# Specific 3D Printers, Scanners, & Hardware > Other 3D Printers / Scanners / Hardware > M3D Forum >  KS Project Update #7: Update 7: News From the Festival and Backer Print Requests

## Eddie

*Project Update #7: Update 7: News From the Festival and Backer Print Requests*Posted by M3D LLC ♥ Like


*USA Science and Engineering: The Rundown*
Over the weekend, we exhibited at the USA Science and Engineering Festival and had the honor of meeting more than 60 of you in person. This was such an unexpected turnout especially since there are a few hundred of backers in the tri-state area. Some of you even drove up to four hours one way! We really loved meeting everyone and showing them The Micro in action.

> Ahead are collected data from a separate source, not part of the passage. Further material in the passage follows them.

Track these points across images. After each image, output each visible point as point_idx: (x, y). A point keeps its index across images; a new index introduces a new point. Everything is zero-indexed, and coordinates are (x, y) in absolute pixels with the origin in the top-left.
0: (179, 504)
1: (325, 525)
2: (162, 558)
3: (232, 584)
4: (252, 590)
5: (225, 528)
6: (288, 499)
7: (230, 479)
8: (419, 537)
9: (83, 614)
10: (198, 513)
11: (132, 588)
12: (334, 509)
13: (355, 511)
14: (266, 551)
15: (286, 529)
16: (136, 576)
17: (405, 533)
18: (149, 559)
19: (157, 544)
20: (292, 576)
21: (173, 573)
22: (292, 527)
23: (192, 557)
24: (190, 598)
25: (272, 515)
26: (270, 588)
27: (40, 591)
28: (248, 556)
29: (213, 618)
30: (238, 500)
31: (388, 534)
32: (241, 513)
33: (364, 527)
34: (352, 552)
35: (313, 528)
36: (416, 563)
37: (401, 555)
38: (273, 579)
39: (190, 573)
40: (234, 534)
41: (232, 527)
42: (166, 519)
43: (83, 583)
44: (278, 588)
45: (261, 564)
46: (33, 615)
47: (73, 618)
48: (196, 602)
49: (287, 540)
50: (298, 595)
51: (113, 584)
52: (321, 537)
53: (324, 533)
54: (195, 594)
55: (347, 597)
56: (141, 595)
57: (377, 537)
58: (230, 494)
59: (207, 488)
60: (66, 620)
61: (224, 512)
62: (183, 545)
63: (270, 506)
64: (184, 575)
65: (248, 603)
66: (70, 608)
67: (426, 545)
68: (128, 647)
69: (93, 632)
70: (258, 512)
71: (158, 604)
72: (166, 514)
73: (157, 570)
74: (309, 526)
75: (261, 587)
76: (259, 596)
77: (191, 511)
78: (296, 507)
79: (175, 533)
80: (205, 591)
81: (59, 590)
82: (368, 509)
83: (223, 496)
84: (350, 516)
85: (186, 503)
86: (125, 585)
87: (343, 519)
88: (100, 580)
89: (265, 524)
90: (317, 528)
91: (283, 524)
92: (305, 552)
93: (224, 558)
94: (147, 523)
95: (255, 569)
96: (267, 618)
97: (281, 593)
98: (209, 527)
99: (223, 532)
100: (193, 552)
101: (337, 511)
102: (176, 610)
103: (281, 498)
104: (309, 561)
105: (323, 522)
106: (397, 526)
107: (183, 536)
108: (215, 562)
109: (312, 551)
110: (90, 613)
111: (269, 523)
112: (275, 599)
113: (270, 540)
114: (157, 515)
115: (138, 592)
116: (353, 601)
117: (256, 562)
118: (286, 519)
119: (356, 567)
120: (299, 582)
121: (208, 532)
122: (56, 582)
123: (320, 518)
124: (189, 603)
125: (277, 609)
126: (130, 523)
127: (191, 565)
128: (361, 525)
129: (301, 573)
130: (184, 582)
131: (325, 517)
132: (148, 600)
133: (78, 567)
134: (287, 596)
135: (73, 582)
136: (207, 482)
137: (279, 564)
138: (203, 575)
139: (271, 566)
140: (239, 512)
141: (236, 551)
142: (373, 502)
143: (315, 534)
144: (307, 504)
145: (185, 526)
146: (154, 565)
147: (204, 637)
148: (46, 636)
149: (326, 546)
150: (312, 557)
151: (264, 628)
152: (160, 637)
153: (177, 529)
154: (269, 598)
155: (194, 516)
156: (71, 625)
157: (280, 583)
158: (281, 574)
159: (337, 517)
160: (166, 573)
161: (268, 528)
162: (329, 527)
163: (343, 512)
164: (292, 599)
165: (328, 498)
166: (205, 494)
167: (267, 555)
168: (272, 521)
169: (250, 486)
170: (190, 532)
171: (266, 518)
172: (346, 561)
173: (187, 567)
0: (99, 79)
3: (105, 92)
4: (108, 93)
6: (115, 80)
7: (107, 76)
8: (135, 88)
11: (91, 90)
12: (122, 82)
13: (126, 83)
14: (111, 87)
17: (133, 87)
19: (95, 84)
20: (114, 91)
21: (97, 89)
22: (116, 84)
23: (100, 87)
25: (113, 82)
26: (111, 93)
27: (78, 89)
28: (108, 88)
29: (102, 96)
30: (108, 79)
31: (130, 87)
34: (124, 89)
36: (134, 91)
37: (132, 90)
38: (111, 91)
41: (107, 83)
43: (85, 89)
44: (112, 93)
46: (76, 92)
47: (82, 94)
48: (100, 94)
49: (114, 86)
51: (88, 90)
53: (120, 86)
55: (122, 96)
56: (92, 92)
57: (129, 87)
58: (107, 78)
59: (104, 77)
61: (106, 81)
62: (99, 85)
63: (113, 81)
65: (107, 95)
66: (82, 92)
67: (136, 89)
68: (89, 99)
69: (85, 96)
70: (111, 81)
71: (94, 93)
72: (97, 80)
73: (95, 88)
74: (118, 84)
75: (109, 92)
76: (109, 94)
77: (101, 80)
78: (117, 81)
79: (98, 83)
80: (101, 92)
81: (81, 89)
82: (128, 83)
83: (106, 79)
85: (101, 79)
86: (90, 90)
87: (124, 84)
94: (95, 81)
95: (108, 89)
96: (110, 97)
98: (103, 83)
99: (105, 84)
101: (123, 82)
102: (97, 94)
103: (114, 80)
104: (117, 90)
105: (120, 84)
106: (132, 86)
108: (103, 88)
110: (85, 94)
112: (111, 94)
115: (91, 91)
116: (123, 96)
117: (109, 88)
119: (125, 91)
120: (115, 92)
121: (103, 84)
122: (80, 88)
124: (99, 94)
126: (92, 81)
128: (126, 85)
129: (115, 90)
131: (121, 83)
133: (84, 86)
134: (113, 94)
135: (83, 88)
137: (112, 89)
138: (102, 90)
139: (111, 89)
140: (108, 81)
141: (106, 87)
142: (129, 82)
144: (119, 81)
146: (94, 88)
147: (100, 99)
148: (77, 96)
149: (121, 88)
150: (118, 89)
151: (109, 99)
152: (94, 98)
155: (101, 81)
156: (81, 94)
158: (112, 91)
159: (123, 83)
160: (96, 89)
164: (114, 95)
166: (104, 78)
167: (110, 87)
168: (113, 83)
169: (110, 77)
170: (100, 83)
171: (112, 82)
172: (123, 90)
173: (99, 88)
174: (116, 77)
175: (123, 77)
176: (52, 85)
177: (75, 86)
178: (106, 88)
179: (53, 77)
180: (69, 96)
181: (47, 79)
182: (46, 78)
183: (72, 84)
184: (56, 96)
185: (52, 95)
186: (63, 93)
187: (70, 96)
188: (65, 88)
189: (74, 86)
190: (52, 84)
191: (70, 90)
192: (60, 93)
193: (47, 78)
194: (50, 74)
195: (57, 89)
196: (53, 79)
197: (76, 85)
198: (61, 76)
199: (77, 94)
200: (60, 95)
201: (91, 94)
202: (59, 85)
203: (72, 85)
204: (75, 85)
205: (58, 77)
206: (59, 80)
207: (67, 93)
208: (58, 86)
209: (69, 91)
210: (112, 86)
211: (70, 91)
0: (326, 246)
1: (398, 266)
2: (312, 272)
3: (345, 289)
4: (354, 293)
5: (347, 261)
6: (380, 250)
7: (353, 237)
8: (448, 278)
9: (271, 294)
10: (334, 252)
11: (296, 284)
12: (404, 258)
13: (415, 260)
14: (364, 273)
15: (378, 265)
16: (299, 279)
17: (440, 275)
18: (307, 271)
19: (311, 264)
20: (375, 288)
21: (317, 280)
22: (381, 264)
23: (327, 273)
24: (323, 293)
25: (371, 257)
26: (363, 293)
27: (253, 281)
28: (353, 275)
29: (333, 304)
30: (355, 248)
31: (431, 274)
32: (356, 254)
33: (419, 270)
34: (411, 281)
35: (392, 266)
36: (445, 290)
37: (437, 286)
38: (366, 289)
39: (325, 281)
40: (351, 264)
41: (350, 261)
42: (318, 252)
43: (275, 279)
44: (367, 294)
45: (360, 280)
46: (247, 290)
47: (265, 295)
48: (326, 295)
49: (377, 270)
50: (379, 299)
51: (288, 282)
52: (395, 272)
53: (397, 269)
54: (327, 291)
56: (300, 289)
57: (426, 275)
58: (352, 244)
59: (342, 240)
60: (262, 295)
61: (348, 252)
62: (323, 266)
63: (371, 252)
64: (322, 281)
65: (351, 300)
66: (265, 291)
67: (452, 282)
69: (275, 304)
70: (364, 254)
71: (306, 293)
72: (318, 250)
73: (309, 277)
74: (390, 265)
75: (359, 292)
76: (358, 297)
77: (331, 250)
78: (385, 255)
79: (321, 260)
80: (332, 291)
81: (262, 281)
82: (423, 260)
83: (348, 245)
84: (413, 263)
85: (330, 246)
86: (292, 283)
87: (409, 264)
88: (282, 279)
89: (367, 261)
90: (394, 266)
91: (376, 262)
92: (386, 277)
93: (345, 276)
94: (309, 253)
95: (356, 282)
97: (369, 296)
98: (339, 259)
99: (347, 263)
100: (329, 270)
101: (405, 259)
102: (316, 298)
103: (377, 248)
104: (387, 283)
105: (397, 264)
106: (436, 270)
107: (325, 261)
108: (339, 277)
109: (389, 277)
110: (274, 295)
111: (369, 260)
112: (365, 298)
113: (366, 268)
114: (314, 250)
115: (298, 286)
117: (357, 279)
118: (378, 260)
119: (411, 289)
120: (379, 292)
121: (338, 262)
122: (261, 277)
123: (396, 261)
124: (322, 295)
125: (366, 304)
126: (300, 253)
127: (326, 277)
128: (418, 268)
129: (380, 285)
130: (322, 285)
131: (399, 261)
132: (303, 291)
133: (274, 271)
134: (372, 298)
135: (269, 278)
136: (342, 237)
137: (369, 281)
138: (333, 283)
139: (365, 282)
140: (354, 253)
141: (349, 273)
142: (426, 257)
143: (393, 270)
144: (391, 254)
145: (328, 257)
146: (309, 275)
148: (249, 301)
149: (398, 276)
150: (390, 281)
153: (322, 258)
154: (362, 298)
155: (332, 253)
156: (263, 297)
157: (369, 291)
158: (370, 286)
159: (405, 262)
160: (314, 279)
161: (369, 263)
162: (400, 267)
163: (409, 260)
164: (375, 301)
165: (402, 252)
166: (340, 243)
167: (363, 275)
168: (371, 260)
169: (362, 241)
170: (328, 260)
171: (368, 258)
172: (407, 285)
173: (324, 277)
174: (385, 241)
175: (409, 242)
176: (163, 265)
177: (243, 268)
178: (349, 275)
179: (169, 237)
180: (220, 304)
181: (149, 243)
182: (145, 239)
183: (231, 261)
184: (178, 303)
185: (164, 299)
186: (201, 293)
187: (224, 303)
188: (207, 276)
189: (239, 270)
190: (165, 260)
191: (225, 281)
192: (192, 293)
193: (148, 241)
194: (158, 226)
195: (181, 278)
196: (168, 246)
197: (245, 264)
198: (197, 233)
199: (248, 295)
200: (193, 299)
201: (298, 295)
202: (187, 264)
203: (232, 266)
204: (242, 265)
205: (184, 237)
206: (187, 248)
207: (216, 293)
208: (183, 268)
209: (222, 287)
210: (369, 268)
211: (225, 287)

We are glad that some of you could come out, post about your experiences, including blog entries, photos, videos, and more across the web. In case you could not make this show, no worries - we’ve got you covered. Mark Leisher Productions captured the event and created this video just for you:

► Play video

*
New Prints* 

We're spending much of the last week of our campaign working on demo prints that we've been collecting. These prints will include jewelry and also a nifty miniature figurine. So far we are really happy with the initial results. Here are some of our other recent prints.
*
3D Printing Your Own Display Case * 
One of the greatest ways to use 3D printers is to combine 3D printed parts with everyday objects, such as Plexiglas sheet from the hardware store, allowing you to make things much larger than The Micro itself. For example, we made a one-foot sized display case to showcase the printer using corner brackets - designed in Google Sketchup - and also printed on The Micro. This allowed us to go to the festival this weekend with much greater ease because we could assemble the case on site and fold them up for travel. It also saved us money on the display case and allowed us to customize the size for our needs.

*Business Card Holder* 

We also demonstrated how you can print parts over thin air by printing a business card holder out of tentacles (Attribution:http://www.thingiverse.com/thing:213990).

*
Figurine Sneak Peak* 

Making miniatures on a 3D printer is easy and very rewarding. It can allow you to make personalized designs or print custom models that are not mass produced. In this style of figurine craft, the pieces were downloaded (Attribution:http://www.thingiverse.com/thing:153061) and are being printed off of The Micro. They will then be assembled into a desired pose, glued onto a 50mm base, and then painted by hand to create a custom miniature work of art. We’ll be covering this and much more soon.

Thank you for your continued support!  
The M3D Team

----------